In order to estimate the action of luteolin in fat tissues, the research scientists looked at changes in the energy expenditure of mice fed either a low-fat diet (LFD) without luteolin supplementation (constituting the control group) or high-fat diet (HFD) supplemented with 0.01% luteolin.
In another independent study, even-aged mice (to rule out the effects of ageing on metabolic rate) received a low-fat diet as well as luteolin-containing LFD.
After 12 weeks, the animals’ energy expenditure as well as intra-cellular molecular regulators, such as AMPK, were assessed in adipose tissues using a calorimetry system.
Regardless of the mice’s diet, dietary luteolin supplementation enhanced energy expenditure by upregulating thermogenic genes in BAT. At the same time, the AMPK/PGC1 alpha pathway was directly activated by luteolin in the tissues.
At a molecular level, the brown fat function that can counteract obesity was enabled by the activation of AMPK (resulting from the spike of luteolin in tissues) through the PGC1 alpha receptors located in the tissues.

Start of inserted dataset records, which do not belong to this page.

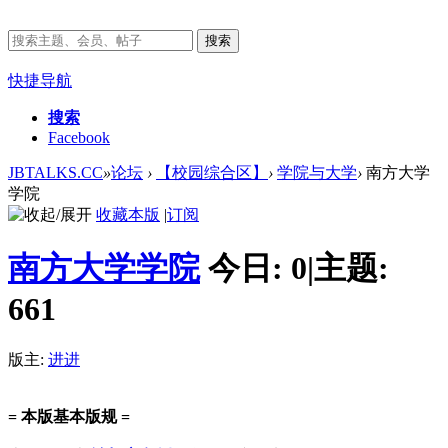
搜索
快捷导航
搜索
Facebook
JBTALKS.CC
»
论坛
›
【校园综合区】
›
学院与大学
›
南方大学
学院
收藏本版
|
订阅
南方大学学院
今日:
0
|
主题:
661
版主:
进进
= 本版基本版规 =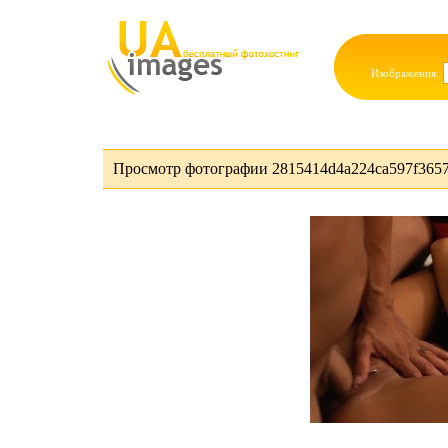
Изображения:
Просмотр фотографии 2815414d4a224ca597f3657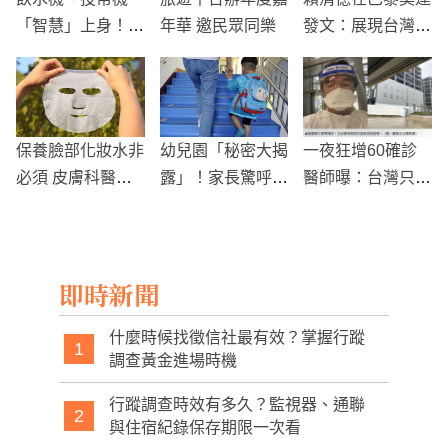
「智慧」上身！中
年華 邀民眾同樂
發文：展現台灣文
華電信IoT創意應
化魅力，持續推廣
用大賽冠軍出爐
多元創意
保養臉部化妝水非
幼兒園「秘密大揭
一夜狂增60確診
必須 皮膚科醫師
露」！家長驚呼：
醫師曝：台灣只剩
打破迷思
老師竟是最佳八卦
兩條路可以選！
管道
即時新聞
什麼時候找徵信社最有效？掌握行蹤
1
調查黃金進場時機
行蹤調查時效有多久？監視器、通聯
2
與住宿紀錄保存期限一次看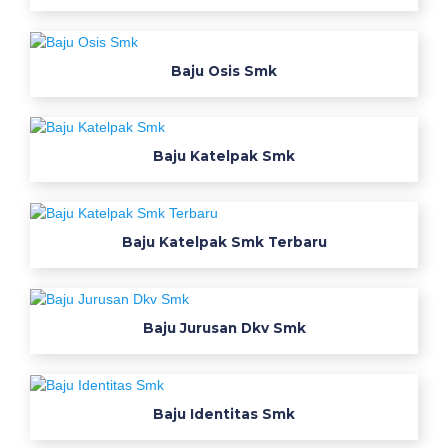
n
u
s
Baju Osis Smk
a
n
t
Baju Katelpak Smk
a
r
a
k
Baju Katelpak Smk Terbaru
o
n
v
Baju Jurusan Dkv Smk
e
k
s
i
Baju Identitas Smk
w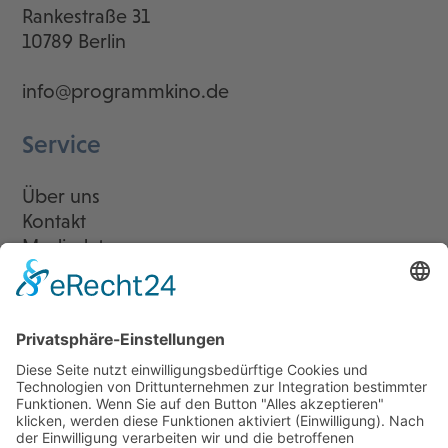
Rankestraße 31
10789 Berlin
info@programmkino.de
Service
Über uns
Kontakt
Mediadaten
Newsletter
LogIn
Legal
Impressum
Datenschutzerklärung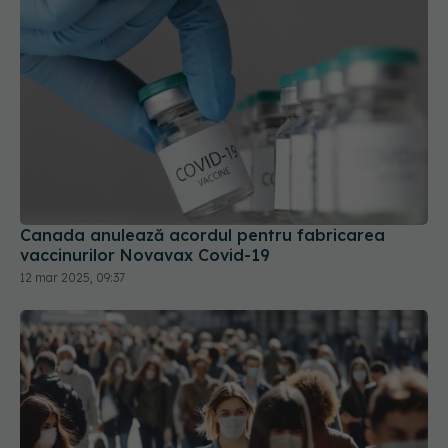
Canada anulează acordul pentru fabricarea
vaccinurilor Novavax Covid-19
12 mar 2025, 09:37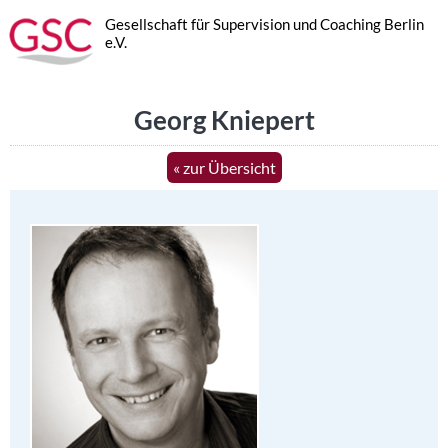
Gesellschaft für Supervision und Coaching Berlin
e.V.
Georg Kniepert
« zur Übersicht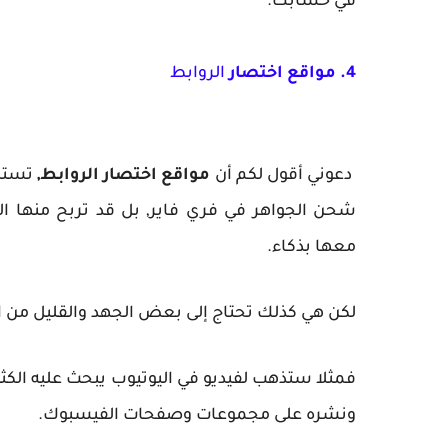
في حسابك.
4. مواقع اختصار
الروابط
دعوني أقول لكم أن
مواقع اختصار الروابط,
تستطي
شحن الجواهر في فري فاير, بل قد تربح منها ا
معها بذكاء.
لكن هي كذلك تحتاج إلى بعض الجهد والقليل من ا
فمثلا ستذهب لفيديو في اليوتيوب يبحث عليه الكث
ونشره على مجموعات وصفحات الفيسبوك.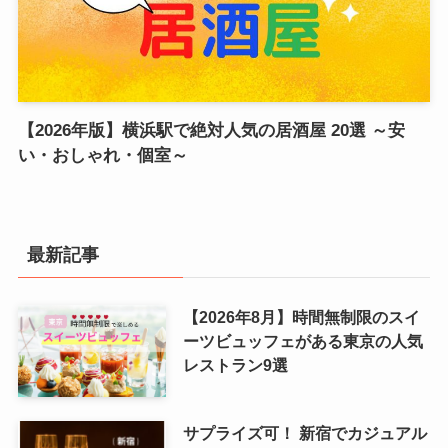
【2026年版】横浜駅で絶対人気の居酒屋 20選 ～安
い・おしゃれ・個室～
最新記事
【2026年8月】時間無制限のスイ
ーツビュッフェがある東京の人気
レストラン9選
サプライズ可！ 新宿でカジュアル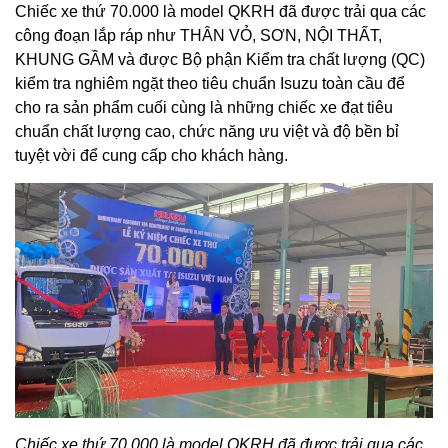
Chiếc xe thứ 70.000 là model QKRH đã được trải qua các
công đoạn lắp ráp như THÂN VỎ, SƠN, NỘI THẤT,
KHUNG GẦM và được Bộ phận Kiểm tra chất lượng (QC)
kiểm tra nghiêm ngặt theo tiêu chuẩn Isuzu toàn cầu để
cho ra sản phẩm cuối cùng là những chiếc xe đạt tiêu
chuẩn chất lượng cao, chức năng ưu việt và độ bền bỉ
tuyệt vời để cung cấp cho khách hàng.
Chiếc xe thứ 70.000 là model QKRH đã được trải qua các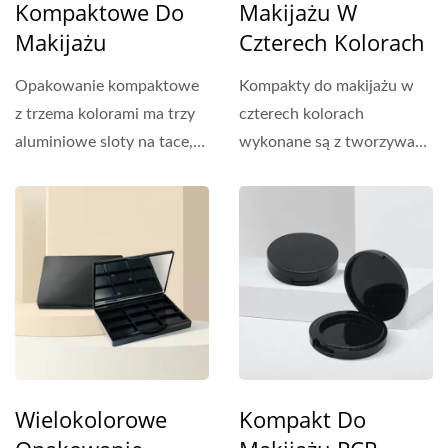
Kompaktowe Do
Makijażu W
Makijażu
Czterech Kolorach
Opakowanie kompaktowe
Kompakty do makijażu w
z trzema kolorami ma trzy
czterech kolorach
aluminiowe sloty na tace,
wykonane są z tworzywa
które nadają się...
sztucznego PMMA i
posiadają...
Wielokolorowe
Kompakt Do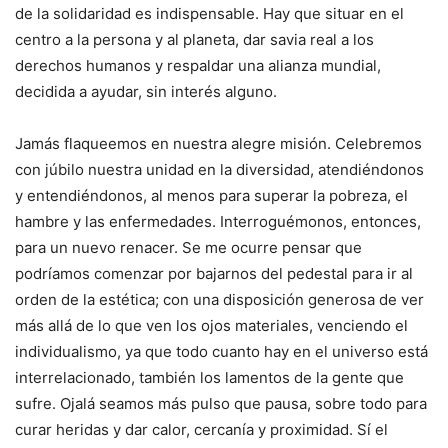
de la solidaridad es indispensable. Hay que situar en el
centro a la persona y al planeta, dar savia real a los
derechos humanos y respaldar una alianza mundial,
decidida a ayudar, sin interés alguno.
Jamás flaqueemos en nuestra alegre misión. Celebremos
con júbilo nuestra unidad en la diversidad, atendiéndonos
y entendiéndonos, al menos para superar la pobreza, el
hambre y las enfermedades. Interroguémonos, entonces,
para un nuevo renacer. Se me ocurre pensar que
podríamos comenzar por bajarnos del pedestal para ir al
orden de la estética; con una disposición generosa de ver
más allá de lo que ven los ojos materiales, venciendo el
individualismo, ya que todo cuanto hay en el universo está
interrelacionado, también los lamentos de la gente que
sufre. Ojalá seamos más pulso que pausa, sobre todo para
curar heridas y dar calor, cercanía y proximidad. Sí el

Other studies have hypothetised that this process is mediated by a key uncoupling protein exclusively expressed in BAT called UCP1 and which is responsible for preventing metabolic dysfunction in mice.
This suggests that increasing the activity of BAT could be considered a therapeutic option for human obesity and may be facilitated by luteolin supplementation. Good amounts of luteolin can be obtained from foods like thyme (51.00mg per 100g), parsley (19.75mg per 100g), or peppermint (11.33mg per 100g) and to a lesser extent in pepper, rosemary and lemon.